I mean look at what Tiger did this past Sunday. Luke Donald is crazy talented, but like you said, he didn't have those intanglibles. He looked scared because, well, he was scared. When Tiger's draining putts left and right and hitting his approaches to within eight feet, you feel helpless when you make one mistake.

As an aside, another thing I noticed this past weekend about his game, was that he always manages to be just within his opponent on the green ... and then he studies his opponent's putt and he will make it by following the same read where his opponent will not. He did that to Donald over and over again on the front nine on Sunday.

My point was, I suppose, if we take someone who had those same intangibles and stick them in a final round pairing with Tiger, then he'd be tested. Jack had Arnie, who probably would have won 10 more majors if The Golden Bear didn't exist.

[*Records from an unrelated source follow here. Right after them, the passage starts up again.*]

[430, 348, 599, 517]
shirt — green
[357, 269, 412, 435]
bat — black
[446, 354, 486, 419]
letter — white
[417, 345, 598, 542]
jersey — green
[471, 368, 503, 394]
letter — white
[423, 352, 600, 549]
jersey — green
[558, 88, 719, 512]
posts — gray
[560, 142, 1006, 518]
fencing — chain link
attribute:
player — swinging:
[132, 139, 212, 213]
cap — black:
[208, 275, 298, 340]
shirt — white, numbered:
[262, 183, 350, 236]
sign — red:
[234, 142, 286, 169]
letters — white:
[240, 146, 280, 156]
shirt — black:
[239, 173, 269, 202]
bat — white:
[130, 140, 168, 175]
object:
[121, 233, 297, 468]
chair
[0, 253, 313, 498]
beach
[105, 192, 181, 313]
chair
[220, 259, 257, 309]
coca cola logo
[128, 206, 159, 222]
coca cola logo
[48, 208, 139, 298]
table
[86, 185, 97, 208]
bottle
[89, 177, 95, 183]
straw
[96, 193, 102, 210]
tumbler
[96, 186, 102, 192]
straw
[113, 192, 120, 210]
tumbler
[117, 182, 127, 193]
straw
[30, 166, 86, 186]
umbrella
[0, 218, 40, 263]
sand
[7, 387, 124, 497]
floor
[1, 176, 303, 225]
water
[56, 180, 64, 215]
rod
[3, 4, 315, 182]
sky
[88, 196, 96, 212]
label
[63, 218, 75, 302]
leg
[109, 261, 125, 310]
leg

Also, and to be 'that guy' ... you've got to consider the equipment equation. Had Bobby Jones or Jack played with the equipment today - the equipment that turns Stewart Cink into Happy Gilmore - than those guys would have been even more lethal on the course. Jack, in particular, might have won 30 majors.

12:36 PM  
Blogger Jmac said...

Not necessarily true. After Jack and Arnie began to take things over in the early 1960s - particularly Jack since his distance off the tee was incredible for the day - many courses starting tinkering with their layouts.

Probably not as drastic as the Tiger-proofing series we saw in the late 1990s, but it was happening.

7:24 AM  
Blogger Jmac said...

I don't think we're discussing who 'could' have won more, but I'm with you completely - Ben Hogan is the most overlooked golfer on the planet.

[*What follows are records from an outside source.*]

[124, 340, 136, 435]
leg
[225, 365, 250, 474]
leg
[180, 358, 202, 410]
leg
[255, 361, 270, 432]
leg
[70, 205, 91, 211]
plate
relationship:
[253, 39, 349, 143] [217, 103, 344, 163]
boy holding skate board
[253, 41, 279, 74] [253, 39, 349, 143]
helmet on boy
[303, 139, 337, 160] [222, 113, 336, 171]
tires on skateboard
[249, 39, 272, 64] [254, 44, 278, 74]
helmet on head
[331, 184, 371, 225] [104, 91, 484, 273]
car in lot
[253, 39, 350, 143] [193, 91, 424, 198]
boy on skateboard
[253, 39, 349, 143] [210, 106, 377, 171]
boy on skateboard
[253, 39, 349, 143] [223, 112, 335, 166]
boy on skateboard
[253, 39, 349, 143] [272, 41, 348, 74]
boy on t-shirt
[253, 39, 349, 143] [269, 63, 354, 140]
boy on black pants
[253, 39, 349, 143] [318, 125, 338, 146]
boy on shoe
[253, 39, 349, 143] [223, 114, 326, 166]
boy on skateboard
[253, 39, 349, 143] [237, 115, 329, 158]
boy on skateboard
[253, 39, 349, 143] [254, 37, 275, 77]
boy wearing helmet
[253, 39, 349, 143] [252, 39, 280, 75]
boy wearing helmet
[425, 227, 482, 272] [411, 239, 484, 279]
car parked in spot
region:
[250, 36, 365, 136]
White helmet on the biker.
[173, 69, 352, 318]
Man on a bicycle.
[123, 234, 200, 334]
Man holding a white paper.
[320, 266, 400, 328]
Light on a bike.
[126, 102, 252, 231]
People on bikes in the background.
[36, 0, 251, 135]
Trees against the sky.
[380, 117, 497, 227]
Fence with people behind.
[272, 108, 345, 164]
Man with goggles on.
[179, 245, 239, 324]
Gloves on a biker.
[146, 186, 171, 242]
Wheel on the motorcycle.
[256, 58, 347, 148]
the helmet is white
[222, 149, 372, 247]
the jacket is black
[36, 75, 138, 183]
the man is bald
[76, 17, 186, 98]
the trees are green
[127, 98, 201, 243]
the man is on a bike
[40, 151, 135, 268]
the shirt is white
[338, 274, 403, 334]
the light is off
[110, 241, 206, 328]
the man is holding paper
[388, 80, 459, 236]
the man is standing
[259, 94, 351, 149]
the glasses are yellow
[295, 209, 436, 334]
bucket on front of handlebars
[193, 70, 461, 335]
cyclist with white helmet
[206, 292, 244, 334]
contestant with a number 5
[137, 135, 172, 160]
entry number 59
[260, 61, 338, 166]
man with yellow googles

You're right, he didn't regularly travel to the British Open. The year he did, in 1953, he won the freakin' thing, which was his third major of the year ... and was logistically unable to try and win the Grand Slam since the PGA Championship was held at the exact same time as the British Open. That year he won five of the six tournaments he entered, which is crazy good.

Plus you have to think that if his career wasn't fragmented by World War II and the horrific car crash in 1949, he'd have won between 15 and 20 major championships ... if we revise it and consider the Western Open, then he's looking pretty good.